(Records drawn from a dataset)
== Segment start ==

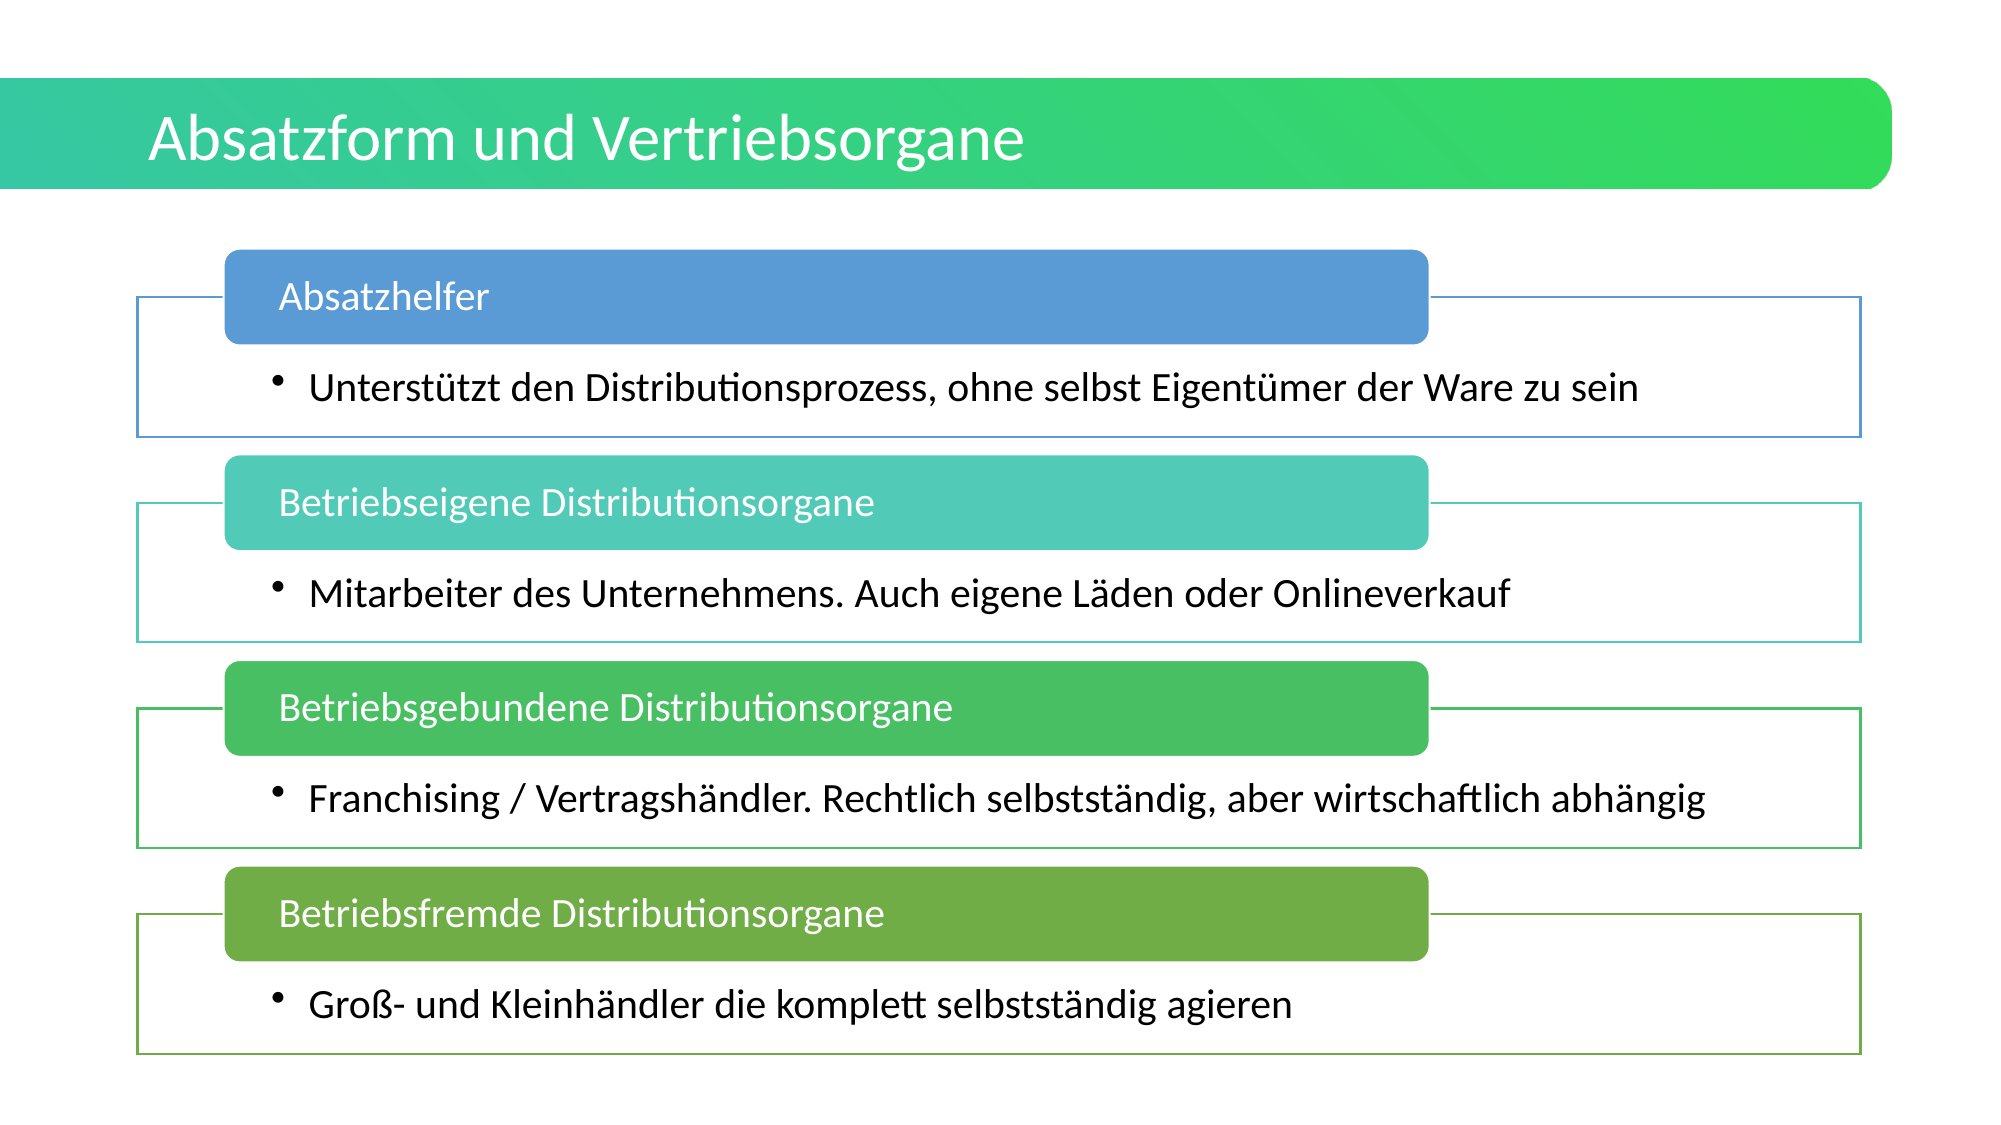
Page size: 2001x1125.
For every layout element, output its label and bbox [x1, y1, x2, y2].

text_box [137, 248, 1861, 1055]
picture [0, 78, 1892, 189]
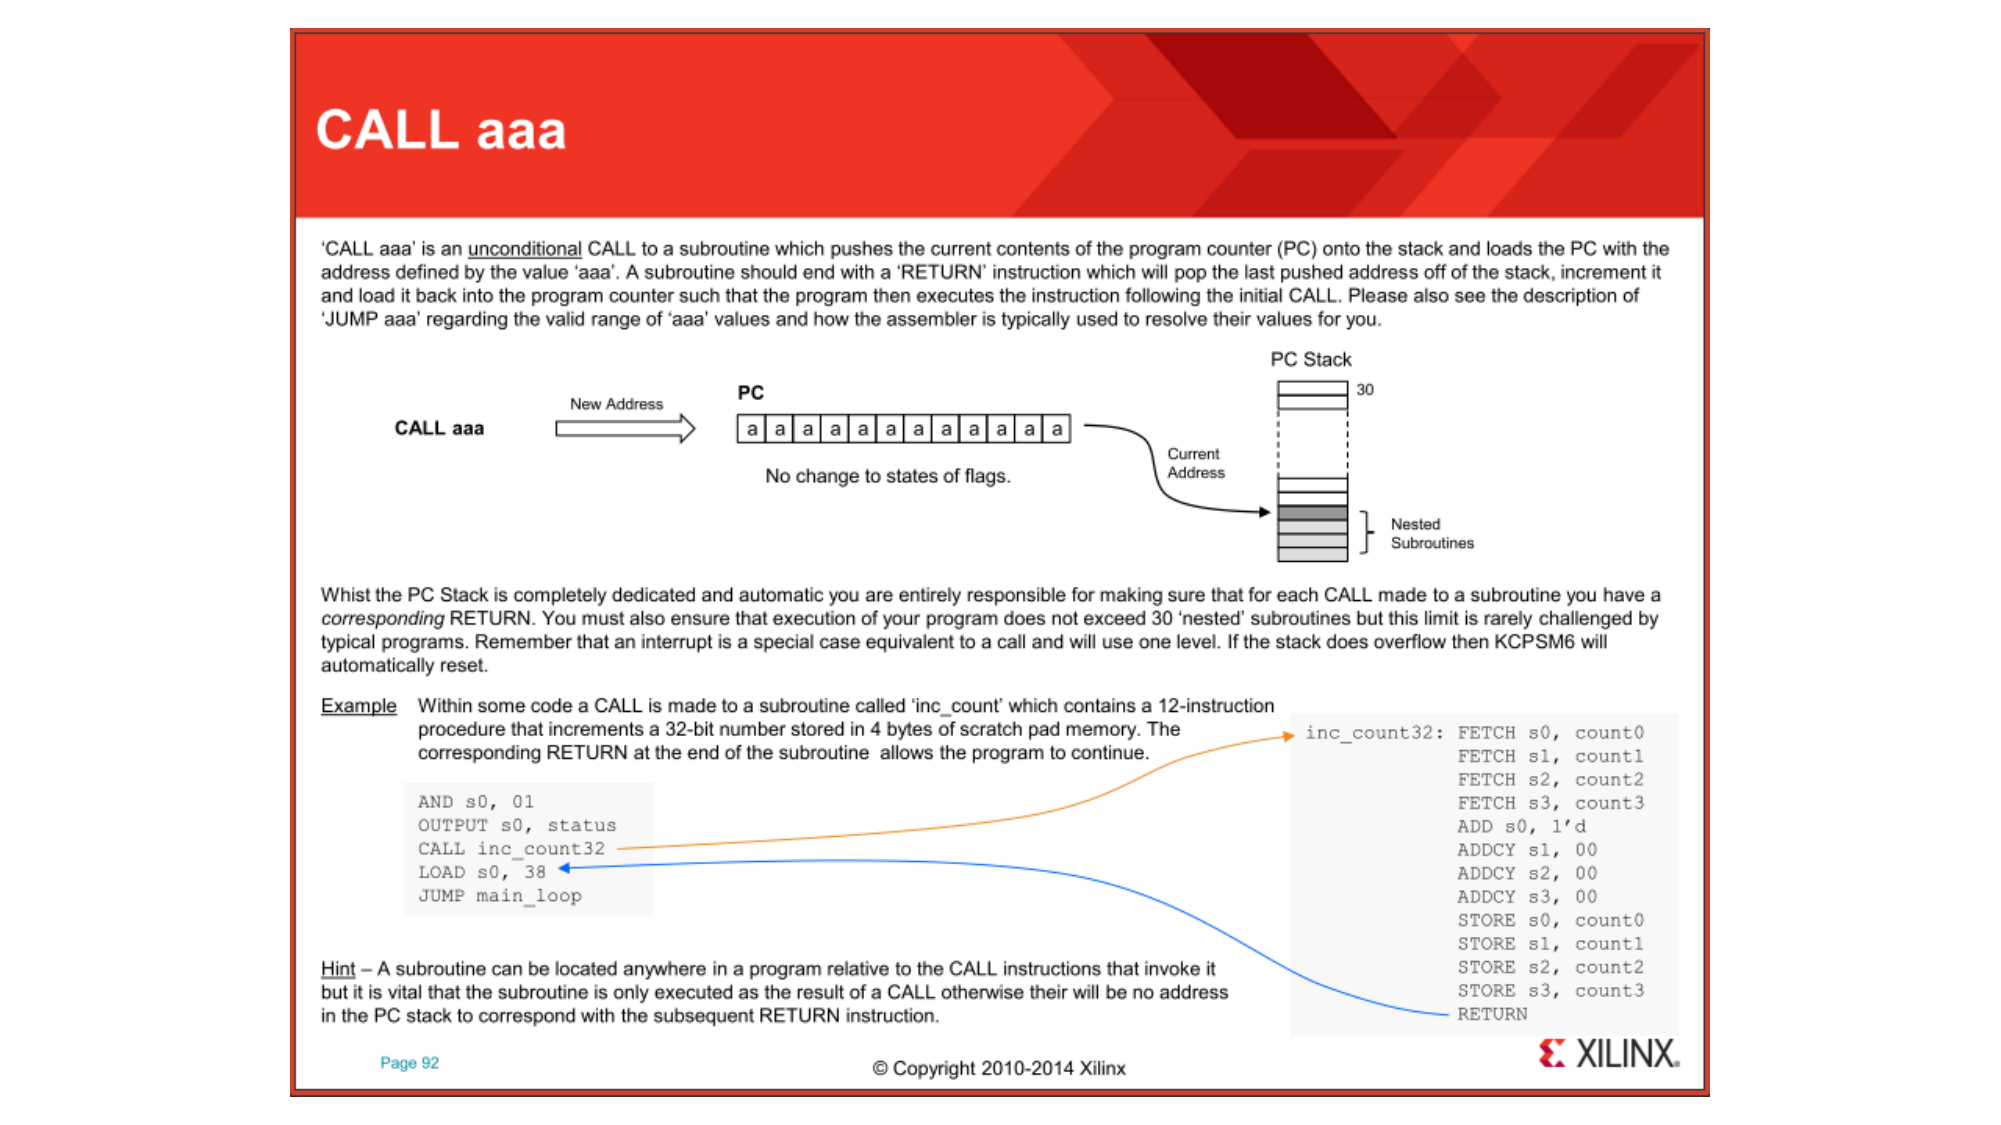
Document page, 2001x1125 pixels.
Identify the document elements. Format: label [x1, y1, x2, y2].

picture [290, 28, 1710, 1097]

== Segment end ==

ACTION ITEM: Retype all entries exactly as they appear, dropping the images.

SOLUTION FOR THIS TASK:
Page size: 2001x1125.
For every layout element, output its label and bbox [x1, y1, x2, y2].

text_box [137, 248, 1861, 1055]
picture [0, 78, 1892, 189]
Document page, 2001x1125 pixels.
Identify the document elements. Format: label [x1, y1, x2, y2].

picture [290, 28, 1710, 1097]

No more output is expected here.